An easy way to explain this to a foreigner (like
Pierce Brosnan, I like you but educate yourself Pierce) or, apparently, a hardcore liberal, since so many seem to be roughly as informed about it, would be to emphasize that our
federal government is a federation of fifty sovereign states, kind of like the Federation of Planets on
Star Trek: Every state governs itself in it's own interest, by it's own traditions, but the original thirteen states created a higher government power that negotiates with foreign powers, wages war, runs the post office, protects interstate trade and does a few other things on our collective behalf, because it is to our mutual benefit to pool resources on those issues. Hence, "united states". When the tornado siren down the street blasts me out of my home office at 10:00 AM on the first Tuesday of every month, that's something that the State of Illinois and local officials make happen, not some lonely FEMA guy sitting in a bunker somewhere. "Government" is not one entity controlled by President Bush, and the President is not merely the next rank up from a Governor. They're heads of two entirely different organizations that do entirely different things.
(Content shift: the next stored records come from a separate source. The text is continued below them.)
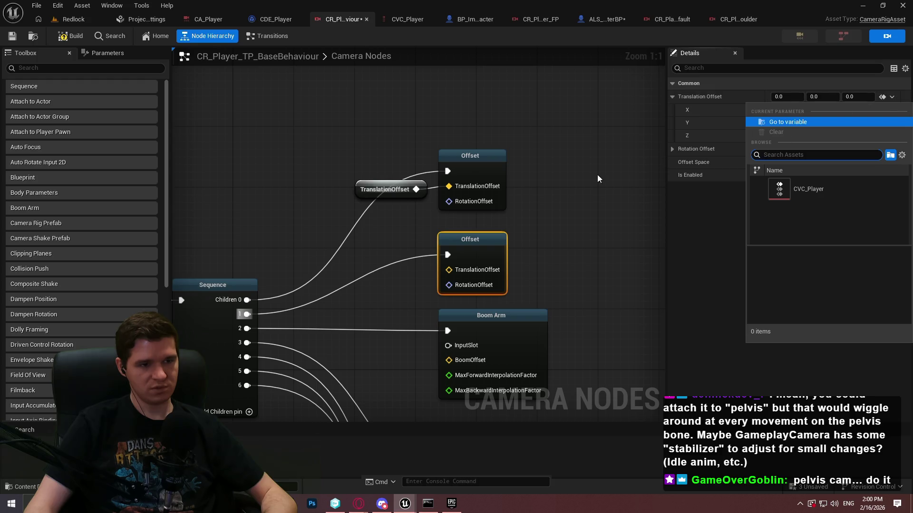
left_click(658, 159)
left_click(449, 236)
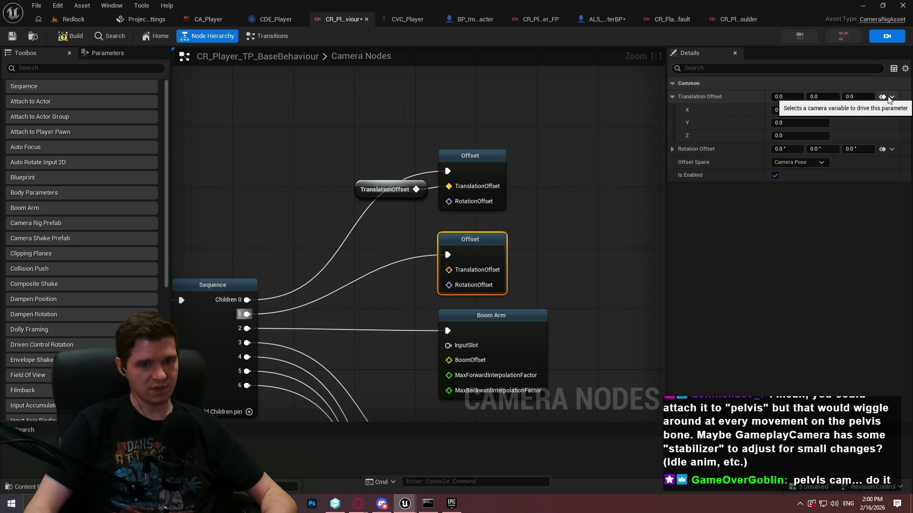
mouse_move(357, 262)
left_mouse_down()
mouse_move(454, 193)
mouse_move(442, 196)
left_mouse_up()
Much as with education, however, there is no obvious benefit to the federal government having a primary role in disaster management, since if a state's resources are overwhelmed, there's nothing preventing the Governor from going to neighboring Governors and saying "we need help". In fact, that's exactly what
the Emergency Management Assistance Compact is for. Numerous Governors reported standing around, ready to deploy National Guard and other resources, waiting for a call from Blanco that never came until it was far too late.
It's entirely possible that Blanco had no idea how government works, and she may have actually believed that FEMA exists to manage emergencies
for her, rather than help her manage them. As I said a few days ago:
Unfortunately, this kind of "it's everyone's job but mine" buck-passing bureaucrophilia is the kind of crap that happens when you start blurring responsibilities by creating federal agencies to take over things that the federal government has no business fiddling with in the first place, like education and disaster management.
On the other hand, considering some of the totally oblivious statements she's made about being shocked at looting, etc, it's rather more likely that she's just a really bad governor. The blurring of federalism is just what let her get away with it for so long, because it appears the federal government has been picking up the slack for Louisiana on a number of issues for some time, like when they had to
take over the New Orleans police department.
This debacle may be the best case for obliterating quasi-constitutional federal bureaucracy in decades. It's also why people need to take local elections seriously. The buck stops at the chief executive's desk, but to paraphrase future Chief Justice of the Supreme Court John Roberts
from many years ago, there already has been a conference to decide
which chief executive's desk any given buck stops at. It took place in Philadelphia's Constitution Hall in 1787, and someone should tell Governor Blanco about the "report" that it issued.